6. The battery module (100) of claim 5, wherein the repairable electrode board (31) defines a number of third fixing holes (312); the repairable electrode board (31) and the anode current collecting board (30) are fixed to the anode housing (21) by a respective third fixing hole (312), a respective first fixing hole (302), and a respective first screw hole (2015).

7. The battery module (100) of claim 1, wherein each connection member (40) comprises a main portion (401) and several connecting arms (402) extending from an edge of the main portion (401); the cathode (1012) of the single battery (10) is attached to and electrically connected to main portion (401), the main portion (401) is attached to and electrically connected the cathode current collecting board (50); the connecting arms (402) clamp the another end away from the cap cover (102) of each single battery (10) and electrically connected to the shell (101).

8. The battery module (100) of claim 7, wherein the main portion (401) is a circular plate and responds to a receiving barrel (2011) of the cathode housing (22); the connecting arms (402) are rectangular and perpendicularly extend from an edge of the main portion (401); the connecting arms (402) are arranged in a circle and each connecting arm (402) comprises a contact portion (403) protruding toward a center axis of the main portion (401) for contacting the shell (101) of the single battery (10).

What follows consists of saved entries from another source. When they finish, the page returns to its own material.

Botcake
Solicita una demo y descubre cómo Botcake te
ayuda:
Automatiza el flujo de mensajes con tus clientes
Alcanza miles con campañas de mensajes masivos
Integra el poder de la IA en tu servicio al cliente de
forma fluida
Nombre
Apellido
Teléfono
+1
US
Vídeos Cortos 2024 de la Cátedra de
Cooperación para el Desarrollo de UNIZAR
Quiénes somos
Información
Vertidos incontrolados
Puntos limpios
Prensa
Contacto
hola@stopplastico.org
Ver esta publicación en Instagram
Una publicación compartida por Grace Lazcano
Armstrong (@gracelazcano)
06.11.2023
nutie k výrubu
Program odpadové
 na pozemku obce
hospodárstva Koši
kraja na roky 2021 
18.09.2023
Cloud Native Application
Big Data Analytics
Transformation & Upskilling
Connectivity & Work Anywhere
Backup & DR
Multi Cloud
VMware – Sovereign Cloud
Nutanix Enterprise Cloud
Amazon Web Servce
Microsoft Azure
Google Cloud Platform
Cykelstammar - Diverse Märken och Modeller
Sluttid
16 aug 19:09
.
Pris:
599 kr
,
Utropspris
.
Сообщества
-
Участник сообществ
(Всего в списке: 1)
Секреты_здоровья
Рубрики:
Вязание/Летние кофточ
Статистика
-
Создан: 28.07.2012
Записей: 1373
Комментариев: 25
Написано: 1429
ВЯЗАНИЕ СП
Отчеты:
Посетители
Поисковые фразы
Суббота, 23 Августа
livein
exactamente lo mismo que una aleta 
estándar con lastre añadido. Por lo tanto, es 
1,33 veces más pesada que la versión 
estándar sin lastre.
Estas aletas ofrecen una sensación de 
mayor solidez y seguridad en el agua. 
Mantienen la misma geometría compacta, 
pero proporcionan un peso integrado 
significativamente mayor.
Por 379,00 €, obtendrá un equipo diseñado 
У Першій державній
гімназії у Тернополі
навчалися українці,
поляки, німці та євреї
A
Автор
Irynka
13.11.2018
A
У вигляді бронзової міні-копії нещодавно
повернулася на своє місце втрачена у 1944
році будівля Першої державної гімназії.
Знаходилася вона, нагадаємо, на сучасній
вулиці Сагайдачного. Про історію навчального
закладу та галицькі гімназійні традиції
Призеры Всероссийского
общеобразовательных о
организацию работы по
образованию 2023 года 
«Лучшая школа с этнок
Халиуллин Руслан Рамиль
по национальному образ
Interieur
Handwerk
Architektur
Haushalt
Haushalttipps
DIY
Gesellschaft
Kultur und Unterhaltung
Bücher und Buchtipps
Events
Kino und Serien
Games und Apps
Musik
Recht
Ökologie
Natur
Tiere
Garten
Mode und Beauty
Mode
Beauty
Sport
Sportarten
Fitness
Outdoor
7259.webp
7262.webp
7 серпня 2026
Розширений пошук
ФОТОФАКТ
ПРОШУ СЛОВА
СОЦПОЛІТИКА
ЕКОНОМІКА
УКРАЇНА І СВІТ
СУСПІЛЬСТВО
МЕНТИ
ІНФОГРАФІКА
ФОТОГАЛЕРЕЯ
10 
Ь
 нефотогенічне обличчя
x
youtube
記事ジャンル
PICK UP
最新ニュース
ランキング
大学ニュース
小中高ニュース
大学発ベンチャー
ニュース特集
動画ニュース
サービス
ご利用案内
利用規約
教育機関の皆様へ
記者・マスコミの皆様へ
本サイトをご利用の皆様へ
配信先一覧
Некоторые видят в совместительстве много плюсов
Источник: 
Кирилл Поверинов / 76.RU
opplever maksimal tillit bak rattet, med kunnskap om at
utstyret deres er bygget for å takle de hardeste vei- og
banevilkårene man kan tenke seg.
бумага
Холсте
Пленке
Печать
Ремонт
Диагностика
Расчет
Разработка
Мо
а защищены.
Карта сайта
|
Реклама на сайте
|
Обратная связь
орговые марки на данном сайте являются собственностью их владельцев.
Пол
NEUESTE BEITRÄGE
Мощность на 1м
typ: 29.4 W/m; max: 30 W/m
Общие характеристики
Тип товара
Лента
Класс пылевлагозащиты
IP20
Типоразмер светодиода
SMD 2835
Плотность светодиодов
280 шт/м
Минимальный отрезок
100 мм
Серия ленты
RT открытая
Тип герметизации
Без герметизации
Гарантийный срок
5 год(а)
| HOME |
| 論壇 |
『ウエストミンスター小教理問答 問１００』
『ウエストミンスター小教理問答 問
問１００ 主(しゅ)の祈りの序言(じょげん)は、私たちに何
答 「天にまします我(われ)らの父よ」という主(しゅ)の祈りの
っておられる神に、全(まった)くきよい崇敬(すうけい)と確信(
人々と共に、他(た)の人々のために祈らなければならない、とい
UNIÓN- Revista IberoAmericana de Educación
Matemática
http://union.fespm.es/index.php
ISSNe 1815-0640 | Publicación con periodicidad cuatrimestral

9. The battery module (100) of claim 8, wherein an inner surface of each barrel 2011 of the cathode housing 22 define several leading grooves (2016); each connecting arm (402) of the connection member (40) is received in a leading groove (2016) of each barrel (2011) of the cathode housing (22).

10. The battery module (100) of claim 9, wherein the number of the leading grooves (2016) of each barrel (2011) is four, the number of connecting arms (402) of each connection member is four.

11. The battery module (100) of claim 6, wherein the cathode current collecting board (50) defines a number of third through holes (501); each third through hole (501) responds to a first through hole (2014) of the cathode housing (22) and responds to the main portion (401) of a connection member (40); the third through holes (501) and the first through holes (2014) of the cathode housing (22) are circular, a diameter of each third through (501) is less than a diameter of (2014) of the cathode housing (22), and each third through hole (501) is coaxial with a respective first through holes (2014) of the cathode housing (22).

12. The battery module (100) of claim 11, wherein the cathode current collecting board (50) defines a number of fourth fixing holes (502); the cathode current collecting board (50) is mounted to the bottom wall (201) of the cathode housing (22) and opposite to the receiving barrels (2011) of the cathode housing (22) each fourth fixing hole (502) and a respective first screw hole (2015) of the cathode housing (22).